Les Quappaws, dont on aperçoit encore quelques wigwams sur les rives de la Canadian-River, n’étaient pas moins courageux ; mais où sont leurs guerriers ? Cette tribu, qui errait jadis de la rivière Canadienne au Mississipi, qui combattit bravement les Chikasaws, ne peut plus mettre sur pied que très-peu d’hommes. Le trait suivant les peindra mieux qu’une longue description. Un jour une troupe des leurs rencontra un parti de Chikasaws qui dut se retirer faute de poudre. Ce que voyant, le chef des Quappaws réunit autour de lui ses guerriers, fit étendre une couverture, leur enjoignit de vider leur corne à poudre, fit deux parts égales de cette masse, en garda une pour les siens, envoya l’autre aux Chikasaws, et le combat eut lieu avec le plus vif acharnement.



Le fort Arbuckle. — Si-Ki-to-Ma-Ker, le Castor Noir. — Les Delawares.
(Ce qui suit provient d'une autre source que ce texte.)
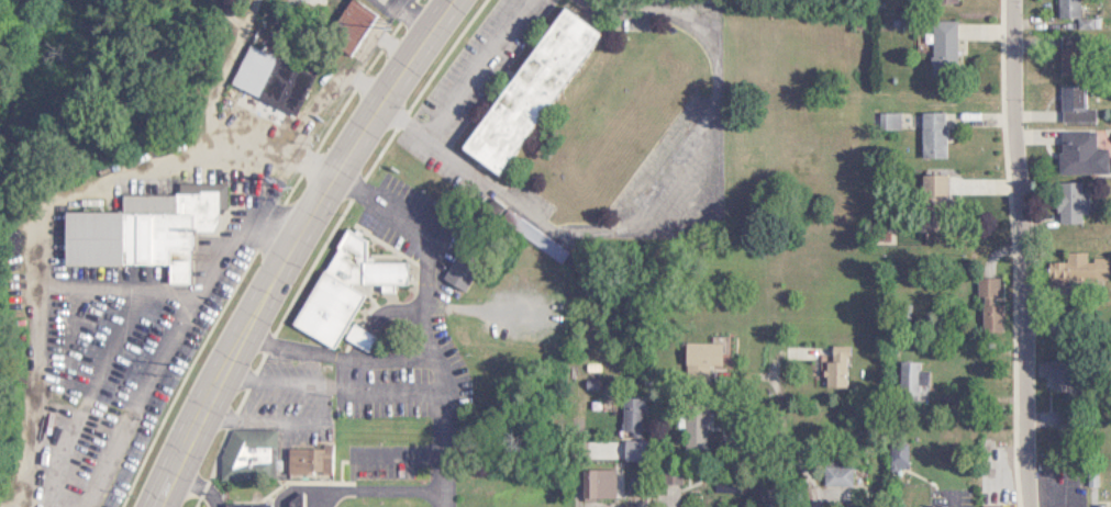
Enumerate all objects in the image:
building: (942, 1)
building: (1065, 8)
road: (403, 16)
building: (345, 25)
building: (941, 47)
building: (1067, 60)
road: (224, 62)
road: (478, 69)
building: (247, 70)
building: (522, 89)
road: (320, 91)
building: (1072, 104)
building: (886, 119)
building: (929, 133)
road: (273, 151)
building: (1078, 153)
road: (638, 192)
building: (1069, 201)
building: (930, 202)
road: (249, 224)
building: (140, 230)
road: (431, 238)
building: (534, 240)
road: (288, 245)
road: (1016, 253)
road: (213, 256)
building: (1065, 267)
building: (457, 270)
building: (340, 291)
road: (80, 293)
building: (987, 304)
road: (349, 346)
building: (698, 355)
building: (833, 366)
road: (90, 371)
building: (1056, 374)
road: (332, 375)
building: (910, 381)
road: (254, 407)
road: (122, 408)
road: (776, 415)
building: (628, 417)
building: (693, 427)
road: (443, 443)
building: (246, 447)
road: (396, 453)
building: (895, 455)
building: (304, 460)
building: (834, 472)
building: (594, 484)
building: (284, 498)
road: (672, 502)
building: (242, 505)
building: (933, 506)

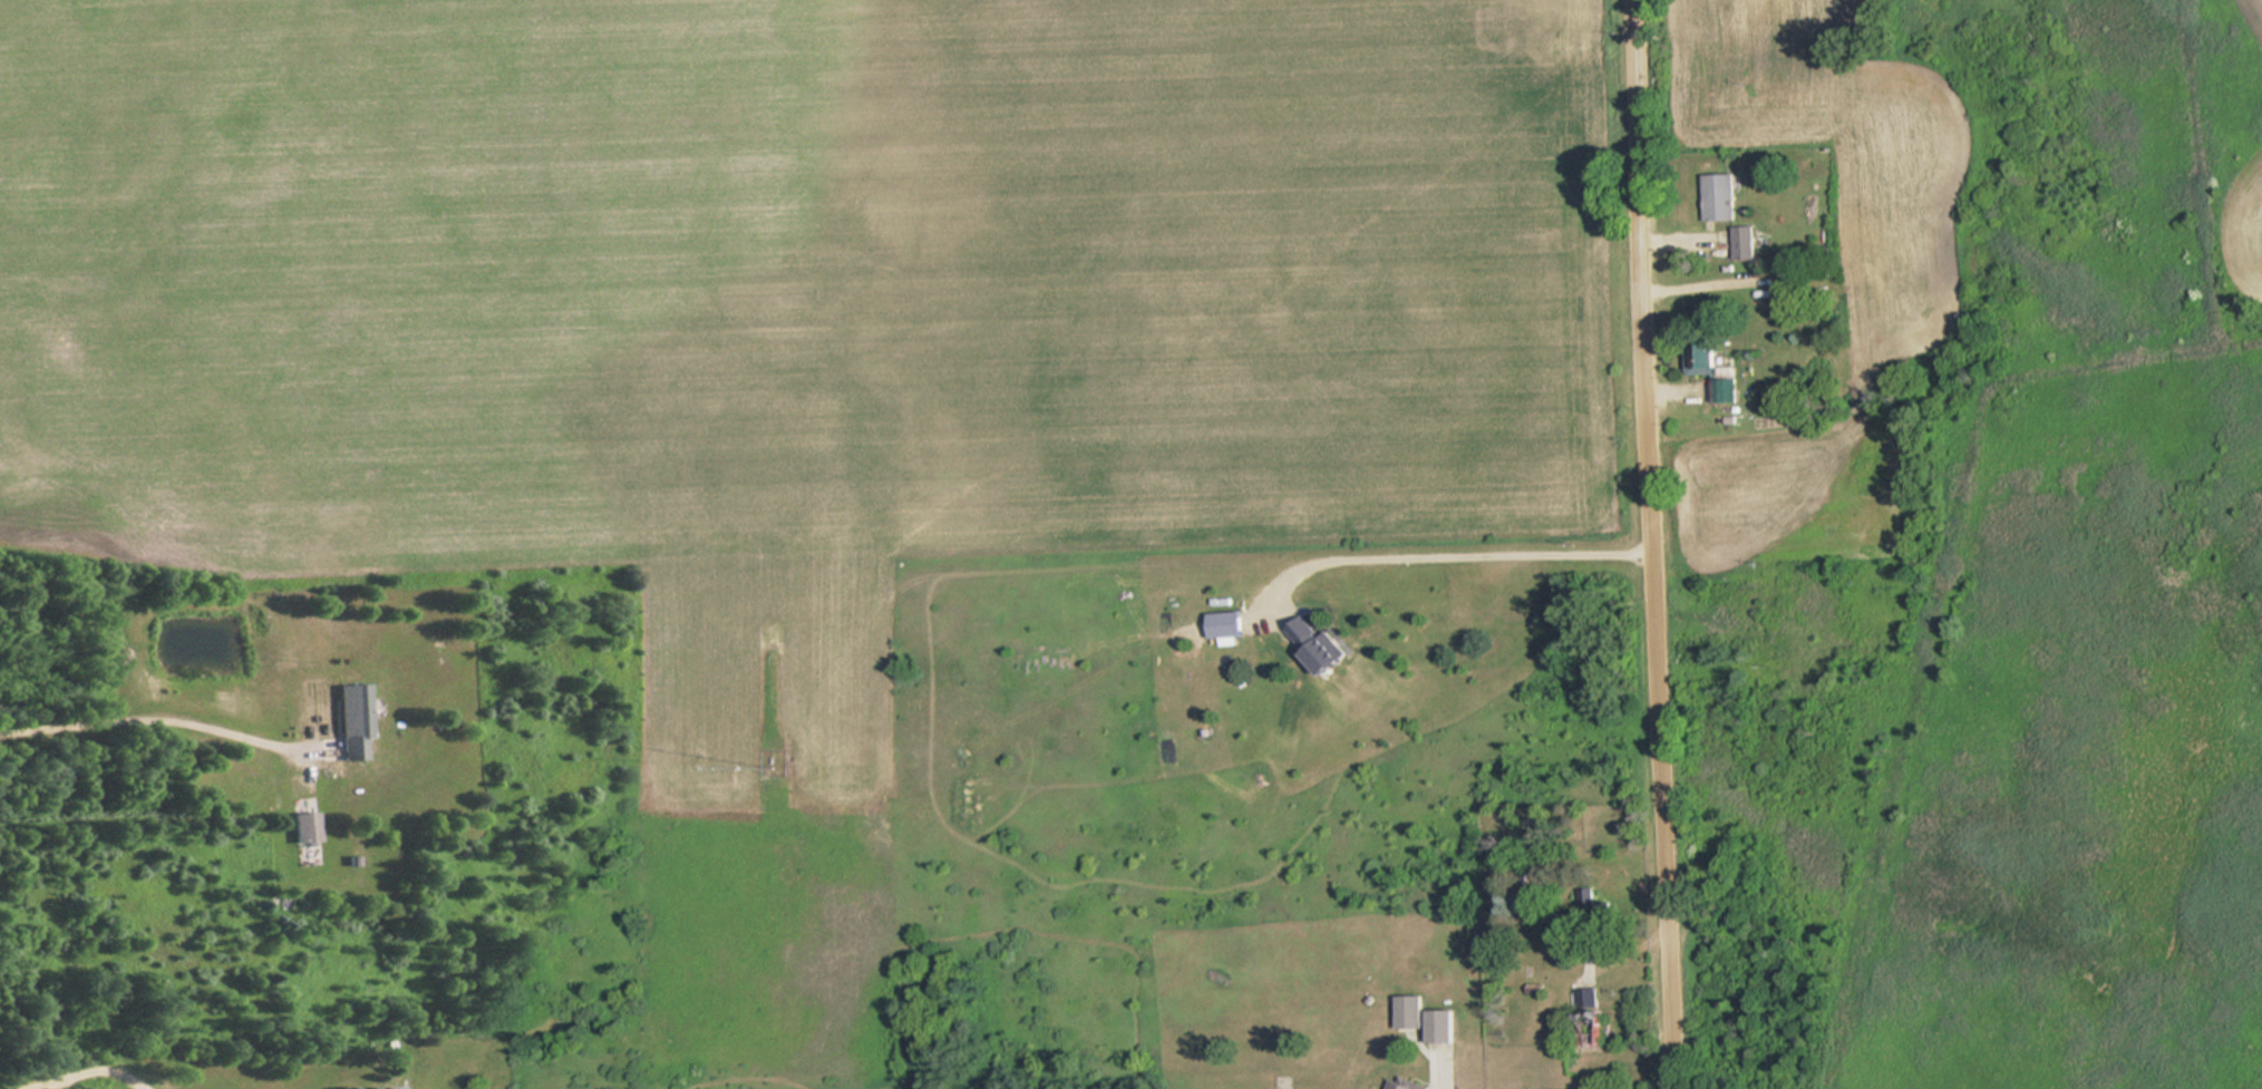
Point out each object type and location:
building: (1720, 197)
building: (1745, 242)
building: (1797, 274)
building: (1705, 358)
building: (1725, 391)
road: (1654, 544)
building: (357, 721)
building: (307, 825)
building: (1412, 1010)
building: (1591, 1014)
building: (1445, 1024)
building: (1406, 1084)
Conseils d’un chasseur indien.


C’est parmi les Shawnees que nos voyageurs choisirent un guide, qui devait les conduire au fort Arbuckle, après avoir passé la Canadian-River. Ce point est la résidence de Si-Ki-to-Ma-Ker, le Castor Noir, de la fameuse tribu des Delawares, qui habitent dans le voisinage. Il est ici question du vieux fort nommé aussi camp Arbuckle, et aujourd’hui abandonné ; car le fort Neuf est situé à 30 milles plus au sud, et contient maintenant la garnison.